The Nifty IT index fell nearly 3% on 18th November after U.S. Federal Reserve Chair Jerome Powell stated there was no urgency to lower interest rates, citing economic growth, a strong job market, and inflation above the 2% target.
The index fell 2.7% as all 10 constituents declined 2–4%. Despite this, the index has gained 16% year-to-date, outperforming the Nifty 50’s 8% rise in the same period.
Large IT firms like Tech Mahindra, TCS, Infosys, and Wipro fell 2–4%, while midcap IT stocks such as Coforge, Persistent Systems, L&T Technology Services, and Mphasis registered 1–2% losses.
Federal Reserve Chair Jerome Powell, speaking on 14th November in Dallas, stated that there was no rush to lower interest rates. This led to a sharp sell-off in tech stocks, with the NASDAQ Composite dropping over 2%, its biggest single-day fall in two weeks.

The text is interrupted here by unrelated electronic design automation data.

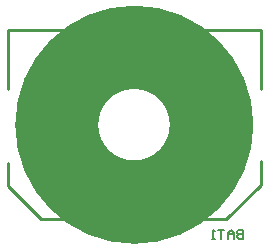
<source format=gbo>
G04*
G04 #@! TF.GenerationSoftware,Altium Limited,Altium Designer,18.1.7 (191)*
G04*
G04 Layer_Color=32896*
%FSLAX24Y24*%
%MOIN*%
G70*
G01*
G75*
%ADD11C,0.0079*%
%ADD75C,0.2717*%
%ADD76C,0.0100*%
D11*
X49213Y21575D02*
G03*
X49213Y21575I-3937J0D01*
G01*
X48909Y18081D02*
Y17766D01*
X48751D01*
X48699Y17818D01*
Y17871D01*
X48751Y17923D01*
X48909D01*
X48751D01*
X48699Y17976D01*
Y18028D01*
X48751Y18081D01*
X48909D01*
X48594Y17766D02*
Y17976D01*
X48489Y18081D01*
X48384Y17976D01*
Y17766D01*
Y17923D01*
X48594D01*
X48279Y18081D02*
X48069D01*
X48174D01*
Y17766D01*
X47964D02*
X47859D01*
X47912D01*
Y18081D01*
X47964Y18028D01*
D75*
X47825Y21575D02*
G03*
X47825Y21575I-2559J0D01*
G01*
D76*
X41063Y22756D02*
Y24724D01*
Y19528D02*
Y20315D01*
X49488Y22756D02*
Y24724D01*
Y19567D02*
Y20354D01*
X42323Y18425D02*
X42323Y18425D01*
X42165D02*
X48346D01*
Y18425D02*
X49488Y19567D01*
X41063Y19528D02*
X42165Y18425D01*
X41063Y24724D02*
X49488D01*
M02*

</source>
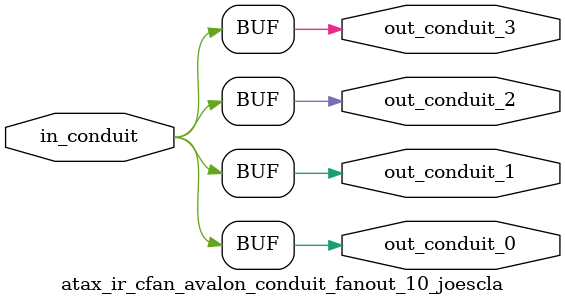
<source format=sv>


 


// --------------------------------------------------------------------------------
//| Avalon Conduit Fan-Out
// --------------------------------------------------------------------------------

// ------------------------------------------
// Generation parameters:
//   output_name:       atax_ir_cfan_avalon_conduit_fanout_10_joescla
//   numFanOut:         4
//   
// ------------------------------------------

module atax_ir_cfan_avalon_conduit_fanout_10_joescla (     

// Interface: out_conduit_0
 output                    out_conduit_0,
// Interface: out_conduit_1
 output                    out_conduit_1,
// Interface: out_conduit_2
 output                    out_conduit_2,
// Interface: out_conduit_3
 output                    out_conduit_3,

// Interface: in_conduit
 input                   in_conduit

);

   assign  out_conduit_0 = in_conduit;
   assign  out_conduit_1 = in_conduit;
   assign  out_conduit_2 = in_conduit;
   assign  out_conduit_3 = in_conduit;

endmodule //


</source>
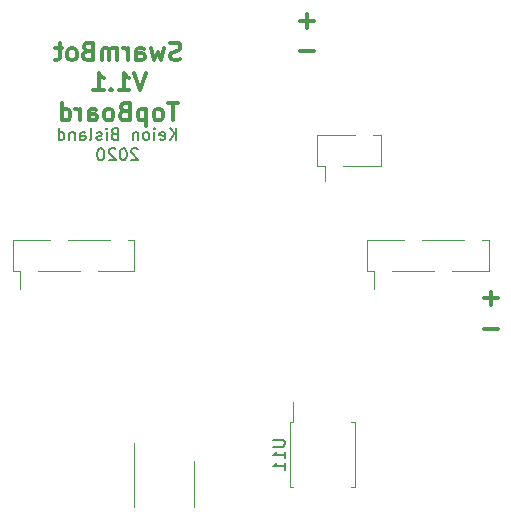
<source format=gbr>
G04 #@! TF.GenerationSoftware,KiCad,Pcbnew,5.1.5-52549c5~84~ubuntu18.04.1*
G04 #@! TF.CreationDate,2020-03-24T02:23:38-04:00*
G04 #@! TF.ProjectId,SwarmBot,53776172-6d42-46f7-942e-6b696361645f,rev?*
G04 #@! TF.SameCoordinates,Original*
G04 #@! TF.FileFunction,Legend,Bot*
G04 #@! TF.FilePolarity,Positive*
%FSLAX46Y46*%
G04 Gerber Fmt 4.6, Leading zero omitted, Abs format (unit mm)*
G04 Created by KiCad (PCBNEW 5.1.5-52549c5~84~ubuntu18.04.1) date 2020-03-24 02:23:38*
%MOMM*%
%LPD*%
G04 APERTURE LIST*
%ADD10C,0.300000*%
%ADD11C,0.200000*%
%ADD12C,0.120000*%
%ADD13C,0.150000*%
G04 APERTURE END LIST*
D10*
X4178371Y19882657D02*
X5321228Y19882657D01*
X4749800Y19311228D02*
X4749800Y20454085D01*
X4178371Y17317257D02*
X5321228Y17317257D01*
X19748571Y-6177742D02*
X20891428Y-6177742D01*
X19748571Y-3612342D02*
X20891428Y-3612342D01*
X20320000Y-4183771D02*
X20320000Y-3040914D01*
D11*
X-6301409Y9795619D02*
X-6301409Y10795619D01*
X-6872838Y9795619D02*
X-6444266Y10367047D01*
X-6872838Y10795619D02*
X-6301409Y10224190D01*
X-7682361Y9843238D02*
X-7587123Y9795619D01*
X-7396647Y9795619D01*
X-7301409Y9843238D01*
X-7253790Y9938476D01*
X-7253790Y10319428D01*
X-7301409Y10414666D01*
X-7396647Y10462285D01*
X-7587123Y10462285D01*
X-7682361Y10414666D01*
X-7729980Y10319428D01*
X-7729980Y10224190D01*
X-7253790Y10128952D01*
X-8158552Y9795619D02*
X-8158552Y10462285D01*
X-8158552Y10795619D02*
X-8110933Y10748000D01*
X-8158552Y10700380D01*
X-8206171Y10748000D01*
X-8158552Y10795619D01*
X-8158552Y10700380D01*
X-8777599Y9795619D02*
X-8682361Y9843238D01*
X-8634742Y9890857D01*
X-8587123Y9986095D01*
X-8587123Y10271809D01*
X-8634742Y10367047D01*
X-8682361Y10414666D01*
X-8777599Y10462285D01*
X-8920457Y10462285D01*
X-9015695Y10414666D01*
X-9063314Y10367047D01*
X-9110933Y10271809D01*
X-9110933Y9986095D01*
X-9063314Y9890857D01*
X-9015695Y9843238D01*
X-8920457Y9795619D01*
X-8777599Y9795619D01*
X-9539504Y10462285D02*
X-9539504Y9795619D01*
X-9539504Y10367047D02*
X-9587123Y10414666D01*
X-9682361Y10462285D01*
X-9825219Y10462285D01*
X-9920457Y10414666D01*
X-9968076Y10319428D01*
X-9968076Y9795619D01*
X-11539504Y10319428D02*
X-11682361Y10271809D01*
X-11729980Y10224190D01*
X-11777600Y10128952D01*
X-11777600Y9986095D01*
X-11729980Y9890857D01*
X-11682361Y9843238D01*
X-11587123Y9795619D01*
X-11206171Y9795619D01*
X-11206171Y10795619D01*
X-11539504Y10795619D01*
X-11634742Y10748000D01*
X-11682361Y10700380D01*
X-11729980Y10605142D01*
X-11729980Y10509904D01*
X-11682361Y10414666D01*
X-11634742Y10367047D01*
X-11539504Y10319428D01*
X-11206171Y10319428D01*
X-12206171Y9795619D02*
X-12206171Y10462285D01*
X-12206171Y10795619D02*
X-12158552Y10748000D01*
X-12206171Y10700380D01*
X-12253790Y10748000D01*
X-12206171Y10795619D01*
X-12206171Y10700380D01*
X-12634742Y9843238D02*
X-12729980Y9795619D01*
X-12920457Y9795619D01*
X-13015695Y9843238D01*
X-13063314Y9938476D01*
X-13063314Y9986095D01*
X-13015695Y10081333D01*
X-12920457Y10128952D01*
X-12777600Y10128952D01*
X-12682361Y10176571D01*
X-12634742Y10271809D01*
X-12634742Y10319428D01*
X-12682361Y10414666D01*
X-12777600Y10462285D01*
X-12920457Y10462285D01*
X-13015695Y10414666D01*
X-13634742Y9795619D02*
X-13539504Y9843238D01*
X-13491885Y9938476D01*
X-13491885Y10795619D01*
X-14444266Y9795619D02*
X-14444266Y10319428D01*
X-14396647Y10414666D01*
X-14301409Y10462285D01*
X-14110933Y10462285D01*
X-14015695Y10414666D01*
X-14444266Y9843238D02*
X-14349028Y9795619D01*
X-14110933Y9795619D01*
X-14015695Y9843238D01*
X-13968076Y9938476D01*
X-13968076Y10033714D01*
X-14015695Y10128952D01*
X-14110933Y10176571D01*
X-14349028Y10176571D01*
X-14444266Y10224190D01*
X-14920457Y10462285D02*
X-14920457Y9795619D01*
X-14920457Y10367047D02*
X-14968076Y10414666D01*
X-15063314Y10462285D01*
X-15206171Y10462285D01*
X-15301409Y10414666D01*
X-15349028Y10319428D01*
X-15349028Y9795619D01*
X-16253790Y9795619D02*
X-16253790Y10795619D01*
X-16253790Y9843238D02*
X-16158552Y9795619D01*
X-15968076Y9795619D01*
X-15872838Y9843238D01*
X-15825219Y9890857D01*
X-15777599Y9986095D01*
X-15777599Y10271809D01*
X-15825219Y10367047D01*
X-15872838Y10414666D01*
X-15968076Y10462285D01*
X-16158552Y10462285D01*
X-16253790Y10414666D01*
X-9563314Y9000380D02*
X-9610933Y9048000D01*
X-9706171Y9095619D01*
X-9944266Y9095619D01*
X-10039504Y9048000D01*
X-10087123Y9000380D01*
X-10134742Y8905142D01*
X-10134742Y8809904D01*
X-10087123Y8667047D01*
X-9515695Y8095619D01*
X-10134742Y8095619D01*
X-10753790Y9095619D02*
X-10849028Y9095619D01*
X-10944266Y9048000D01*
X-10991885Y9000380D01*
X-11039504Y8905142D01*
X-11087123Y8714666D01*
X-11087123Y8476571D01*
X-11039504Y8286095D01*
X-10991885Y8190857D01*
X-10944266Y8143238D01*
X-10849028Y8095619D01*
X-10753790Y8095619D01*
X-10658552Y8143238D01*
X-10610933Y8190857D01*
X-10563314Y8286095D01*
X-10515695Y8476571D01*
X-10515695Y8714666D01*
X-10563314Y8905142D01*
X-10610933Y9000380D01*
X-10658552Y9048000D01*
X-10753790Y9095619D01*
X-11468076Y9000380D02*
X-11515695Y9048000D01*
X-11610933Y9095619D01*
X-11849028Y9095619D01*
X-11944266Y9048000D01*
X-11991885Y9000380D01*
X-12039504Y8905142D01*
X-12039504Y8809904D01*
X-11991885Y8667047D01*
X-11420457Y8095619D01*
X-12039504Y8095619D01*
X-12658552Y9095619D02*
X-12753790Y9095619D01*
X-12849028Y9048000D01*
X-12896647Y9000380D01*
X-12944266Y8905142D01*
X-12991885Y8714666D01*
X-12991885Y8476571D01*
X-12944266Y8286095D01*
X-12896647Y8190857D01*
X-12849028Y8143238D01*
X-12753790Y8095619D01*
X-12658552Y8095619D01*
X-12563314Y8143238D01*
X-12515695Y8190857D01*
X-12468076Y8286095D01*
X-12420457Y8476571D01*
X-12420457Y8714666D01*
X-12468076Y8905142D01*
X-12515695Y9000380D01*
X-12563314Y9048000D01*
X-12658552Y9095619D01*
D10*
X-5961714Y16624057D02*
X-6176000Y16552628D01*
X-6533142Y16552628D01*
X-6676000Y16624057D01*
X-6747428Y16695485D01*
X-6818857Y16838342D01*
X-6818857Y16981200D01*
X-6747428Y17124057D01*
X-6676000Y17195485D01*
X-6533142Y17266914D01*
X-6247428Y17338342D01*
X-6104571Y17409771D01*
X-6033142Y17481200D01*
X-5961714Y17624057D01*
X-5961714Y17766914D01*
X-6033142Y17909771D01*
X-6104571Y17981200D01*
X-6247428Y18052628D01*
X-6604571Y18052628D01*
X-6818857Y17981200D01*
X-7318857Y17552628D02*
X-7604571Y16552628D01*
X-7890285Y17266914D01*
X-8176000Y16552628D01*
X-8461714Y17552628D01*
X-9676000Y16552628D02*
X-9676000Y17338342D01*
X-9604571Y17481200D01*
X-9461714Y17552628D01*
X-9176000Y17552628D01*
X-9033142Y17481200D01*
X-9676000Y16624057D02*
X-9533142Y16552628D01*
X-9176000Y16552628D01*
X-9033142Y16624057D01*
X-8961714Y16766914D01*
X-8961714Y16909771D01*
X-9033142Y17052628D01*
X-9176000Y17124057D01*
X-9533142Y17124057D01*
X-9676000Y17195485D01*
X-10390285Y16552628D02*
X-10390285Y17552628D01*
X-10390285Y17266914D02*
X-10461714Y17409771D01*
X-10533142Y17481200D01*
X-10676000Y17552628D01*
X-10818857Y17552628D01*
X-11318857Y16552628D02*
X-11318857Y17552628D01*
X-11318857Y17409771D02*
X-11390285Y17481200D01*
X-11533142Y17552628D01*
X-11747428Y17552628D01*
X-11890285Y17481200D01*
X-11961714Y17338342D01*
X-11961714Y16552628D01*
X-11961714Y17338342D02*
X-12033142Y17481200D01*
X-12176000Y17552628D01*
X-12390285Y17552628D01*
X-12533142Y17481200D01*
X-12604571Y17338342D01*
X-12604571Y16552628D01*
X-13818857Y17338342D02*
X-14033142Y17266914D01*
X-14104571Y17195485D01*
X-14176000Y17052628D01*
X-14176000Y16838342D01*
X-14104571Y16695485D01*
X-14033142Y16624057D01*
X-13890285Y16552628D01*
X-13318857Y16552628D01*
X-13318857Y18052628D01*
X-13818857Y18052628D01*
X-13961714Y17981200D01*
X-14033142Y17909771D01*
X-14104571Y17766914D01*
X-14104571Y17624057D01*
X-14033142Y17481200D01*
X-13961714Y17409771D01*
X-13818857Y17338342D01*
X-13318857Y17338342D01*
X-15033142Y16552628D02*
X-14890285Y16624057D01*
X-14818857Y16695485D01*
X-14747428Y16838342D01*
X-14747428Y17266914D01*
X-14818857Y17409771D01*
X-14890285Y17481200D01*
X-15033142Y17552628D01*
X-15247428Y17552628D01*
X-15390285Y17481200D01*
X-15461714Y17409771D01*
X-15533142Y17266914D01*
X-15533142Y16838342D01*
X-15461714Y16695485D01*
X-15390285Y16624057D01*
X-15247428Y16552628D01*
X-15033142Y16552628D01*
X-15961714Y17552628D02*
X-16533142Y17552628D01*
X-16176000Y18052628D02*
X-16176000Y16766914D01*
X-16247428Y16624057D01*
X-16390285Y16552628D01*
X-16533142Y16552628D01*
X-8890285Y15502628D02*
X-9390285Y14002628D01*
X-9890285Y15502628D01*
X-11176000Y14002628D02*
X-10318857Y14002628D01*
X-10747428Y14002628D02*
X-10747428Y15502628D01*
X-10604571Y15288342D01*
X-10461714Y15145485D01*
X-10318857Y15074057D01*
X-11818857Y14145485D02*
X-11890285Y14074057D01*
X-11818857Y14002628D01*
X-11747428Y14074057D01*
X-11818857Y14145485D01*
X-11818857Y14002628D01*
X-13318857Y14002628D02*
X-12461714Y14002628D01*
X-12890285Y14002628D02*
X-12890285Y15502628D01*
X-12747428Y15288342D01*
X-12604571Y15145485D01*
X-12461714Y15074057D01*
X-6140285Y12952628D02*
X-6997428Y12952628D01*
X-6568857Y11452628D02*
X-6568857Y12952628D01*
X-7711714Y11452628D02*
X-7568857Y11524057D01*
X-7497428Y11595485D01*
X-7425999Y11738342D01*
X-7425999Y12166914D01*
X-7497428Y12309771D01*
X-7568857Y12381200D01*
X-7711714Y12452628D01*
X-7925999Y12452628D01*
X-8068857Y12381200D01*
X-8140285Y12309771D01*
X-8211714Y12166914D01*
X-8211714Y11738342D01*
X-8140285Y11595485D01*
X-8068857Y11524057D01*
X-7925999Y11452628D01*
X-7711714Y11452628D01*
X-8854571Y12452628D02*
X-8854571Y10952628D01*
X-8854571Y12381200D02*
X-8997428Y12452628D01*
X-9283142Y12452628D01*
X-9425999Y12381200D01*
X-9497428Y12309771D01*
X-9568857Y12166914D01*
X-9568857Y11738342D01*
X-9497428Y11595485D01*
X-9425999Y11524057D01*
X-9283142Y11452628D01*
X-8997428Y11452628D01*
X-8854571Y11524057D01*
X-10711714Y12238342D02*
X-10925999Y12166914D01*
X-10997428Y12095485D01*
X-11068857Y11952628D01*
X-11068857Y11738342D01*
X-10997428Y11595485D01*
X-10925999Y11524057D01*
X-10783142Y11452628D01*
X-10211714Y11452628D01*
X-10211714Y12952628D01*
X-10711714Y12952628D01*
X-10854571Y12881200D01*
X-10925999Y12809771D01*
X-10997428Y12666914D01*
X-10997428Y12524057D01*
X-10925999Y12381200D01*
X-10854571Y12309771D01*
X-10711714Y12238342D01*
X-10211714Y12238342D01*
X-11925999Y11452628D02*
X-11783142Y11524057D01*
X-11711714Y11595485D01*
X-11640285Y11738342D01*
X-11640285Y12166914D01*
X-11711714Y12309771D01*
X-11783142Y12381200D01*
X-11925999Y12452628D01*
X-12140285Y12452628D01*
X-12283142Y12381200D01*
X-12354571Y12309771D01*
X-12425999Y12166914D01*
X-12425999Y11738342D01*
X-12354571Y11595485D01*
X-12283142Y11524057D01*
X-12140285Y11452628D01*
X-11925999Y11452628D01*
X-13711714Y11452628D02*
X-13711714Y12238342D01*
X-13640285Y12381200D01*
X-13497428Y12452628D01*
X-13211714Y12452628D01*
X-13068857Y12381200D01*
X-13711714Y11524057D02*
X-13568857Y11452628D01*
X-13211714Y11452628D01*
X-13068857Y11524057D01*
X-12997428Y11666914D01*
X-12997428Y11809771D01*
X-13068857Y11952628D01*
X-13211714Y12024057D01*
X-13568857Y12024057D01*
X-13711714Y12095485D01*
X-14425999Y11452628D02*
X-14425999Y12452628D01*
X-14425999Y12166914D02*
X-14497428Y12309771D01*
X-14568857Y12381200D01*
X-14711714Y12452628D01*
X-14854571Y12452628D01*
X-15997428Y11452628D02*
X-15997428Y12952628D01*
X-15997428Y11524057D02*
X-15854571Y11452628D01*
X-15568857Y11452628D01*
X-15425999Y11524057D01*
X-15354571Y11595485D01*
X-15283142Y11738342D01*
X-15283142Y12166914D01*
X-15354571Y12309771D01*
X-15425999Y12381200D01*
X-15568857Y12452628D01*
X-15854571Y12452628D01*
X-15997428Y12381200D01*
D12*
X3575000Y-14072500D02*
X3575000Y-12420000D01*
X3292500Y-14072500D02*
X3575000Y-14072500D01*
X3292500Y-16820000D02*
X3292500Y-14072500D01*
X3292500Y-19567500D02*
X3575000Y-19567500D01*
X3292500Y-16820000D02*
X3292500Y-19567500D01*
X8787500Y-14072500D02*
X8505000Y-14072500D01*
X8787500Y-16820000D02*
X8787500Y-14072500D01*
X8787500Y-19567500D02*
X8505000Y-19567500D01*
X8787500Y-16820000D02*
X8787500Y-19567500D01*
X6270000Y7570000D02*
X6270000Y6360000D01*
X10330000Y10230000D02*
X11000000Y10230000D01*
X5600000Y10230000D02*
X8810000Y10230000D01*
X11000000Y10230000D02*
X11000000Y7570000D01*
X7790000Y7570000D02*
X11000000Y7570000D01*
X5600000Y7570000D02*
X6270000Y7570000D01*
X5600000Y10230000D02*
X5600000Y7570000D01*
X-15510000Y1330000D02*
X-11950000Y1330000D01*
X-10430000Y1330000D02*
X-9860000Y1330000D01*
X-20140000Y-1330000D02*
X-19570000Y-1330000D01*
X-19570000Y-1330000D02*
X-19570000Y-2850000D01*
X-20140000Y1330000D02*
X-17030000Y1330000D01*
X-12970000Y-1330000D02*
X-9860000Y-1330000D01*
X-18050000Y-1330000D02*
X-14490000Y-1330000D01*
X-9860000Y1330000D02*
X-9860000Y-1330000D01*
X-20140000Y1330000D02*
X-20140000Y-1330000D01*
X14490000Y1330000D02*
X18050000Y1330000D01*
X19570000Y1330000D02*
X20140000Y1330000D01*
X9860000Y-1330000D02*
X10430000Y-1330000D01*
X10430000Y-1330000D02*
X10430000Y-2850000D01*
X9860000Y1330000D02*
X12970000Y1330000D01*
X17030000Y-1330000D02*
X20140000Y-1330000D01*
X11950000Y-1330000D02*
X15510000Y-1330000D01*
X20140000Y1330000D02*
X20140000Y-1330000D01*
X9860000Y1330000D02*
X9860000Y-1330000D01*
X-9905000Y-19315000D02*
X-9905000Y-15865000D01*
X-9905000Y-19315000D02*
X-9905000Y-21265000D01*
X-4785000Y-19315000D02*
X-4785000Y-17365000D01*
X-4785000Y-19315000D02*
X-4785000Y-21265000D01*
D13*
X1902380Y-15581904D02*
X2711904Y-15581904D01*
X2807142Y-15629523D01*
X2854761Y-15677142D01*
X2902380Y-15772380D01*
X2902380Y-15962857D01*
X2854761Y-16058095D01*
X2807142Y-16105714D01*
X2711904Y-16153333D01*
X1902380Y-16153333D01*
X2902380Y-17153333D02*
X2902380Y-16581904D01*
X2902380Y-16867619D02*
X1902380Y-16867619D01*
X2045238Y-16772380D01*
X2140476Y-16677142D01*
X2188095Y-16581904D01*
X2902380Y-18105714D02*
X2902380Y-17534285D01*
X2902380Y-17820000D02*
X1902380Y-17820000D01*
X2045238Y-17724761D01*
X2140476Y-17629523D01*
X2188095Y-17534285D01*
M02*

</source>
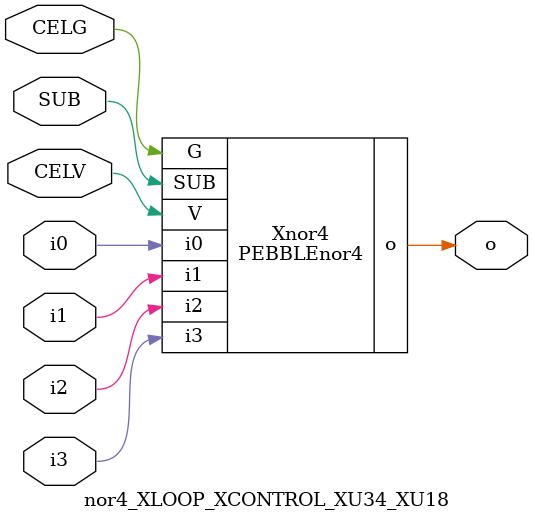
<source format=v>



module PEBBLEnor4 ( o, G, SUB, V, i0, i1, i2, i3 );

  input i0;
  input V;
  input i3;
  input i2;
  input i1;
  input G;
  output o;
  input SUB;
endmodule

//Celera Confidential Do Not Copy nor4_XLOOP_XCONTROL_XU34_XU18
//Celera Confidential Symbol Generator
//nor4
module nor4_XLOOP_XCONTROL_XU34_XU18 (CELV,CELG,i0,i1,i2,i3,o,SUB);
input CELV;
input CELG;
input i0;
input i1;
input i2;
input i3;
input SUB;
output o;

//Celera Confidential Do Not Copy nor4
PEBBLEnor4 Xnor4(
.V (CELV),
.i0 (i0),
.i1 (i1),
.i2 (i2),
.i3 (i3),
.o (o),
.SUB (SUB),
.G (CELG)
);
//,diesize,PEBBLEnor4

//Celera Confidential Do Not Copy Module End
//Celera Schematic Generator
endmodule

</source>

Indian IT firms, which heavily depend on U.S. revenue, are under pressure as higher U.S. interest rates reduce the appeal of emerging markets like India for foreign investors.
The correction comes after a two-week rally in IT stocks, fueled by optimism about potential favourable policies from the U.S. President-elect Donald Trump’s administration.
In addition to concerns over rate cuts, FII selling and possible U.S. government expenditure cuts are contributing to market uncertainty.
At 11:47 AM, TCS traded 3% lower at Rs 4,021.40, and Wipro traded 3.56% lower at Rs 546.55 on NSE.